Cybersecurity Announcement: Obama Moves in the Right Direction

There will be a lot of legitimate critiquing of President Obama's cybersecurity plan. But CSO Senior Editor Bill Brenner believes he deserves credit for moving the issue higher up the nation's priority list.

By , Senior Editor

May 29, 2009CSO

As I write this, the security community is buzzing with speculation over who President Obama will choose as his new, White House-based cybersecurity czar. My e-mail inbox is brimming with requests from PR folk who want me to interview their security vendor clients about the big announcement.

The PR push makes me wonder what the calls would be about. Perhaps their vendors have shiny new products to meet any company's cybersecurity-czar challenges? Maybe the product will automate the Administration's cybersecurity machinery in the event the new cyber czar quits in frustration after a few weeks or months. [See: Federal Cybersecurity Director Quits, Complains of NSA Role]

Bill Brenner

The thing is, for those of us who focus on Internet security for a living, nothing Obama says today will be new.

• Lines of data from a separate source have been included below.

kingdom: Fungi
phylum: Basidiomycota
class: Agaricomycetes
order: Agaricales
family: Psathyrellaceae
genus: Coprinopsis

From the beginning Obama has floated the concept of putting cybersecurity more directly in White House hands. We all want to know who will get the position, but as of this writing the White House is saying candidates are still under consideration and no announcement to that effect will be coming today.

As for the 60-day review Obama ordered shortly after taking office, Melissa Hathaway, acting senior director for cyberspace for the National Security and Homeland Security Councils, ran through some of the high points at last month's RSA security conference [Why the Top U.S. Cyber Official is Losing Sleep]. We're supposed to get a deeper look at the details today, but I doubt we will hear anything we didn't already know.

We already know, as Hathaway put it last month, that "despite all of our efforts, our global digital infrastructure, based largely upon the Internet, is neither secure enough nor resilient enough for what we use it for today and will need in to the future" and that "this poses one of the most serious economic and national security challenges of the 21st century."

We already know that critical infrastructure, including the power grid and water supply system, is under threat from those who would hijack the IT machinery used to run it all. Industrial control systems, including SCADA (supervisory control and data acquisition) systems, have been in the crosshairs for years. Go back to 2003 for the example of the Slammer worm infesting systems at Ohio's Davis-Besse nuclear power plant. [Why SCADA Security Must Be Addressed]

And security experts have repeated time and again that a key to making things better is user education/awareness.

But the wider public isn't anywhere near as aware as it should be. For that reason, the activity coming from the White House today is cause for hope.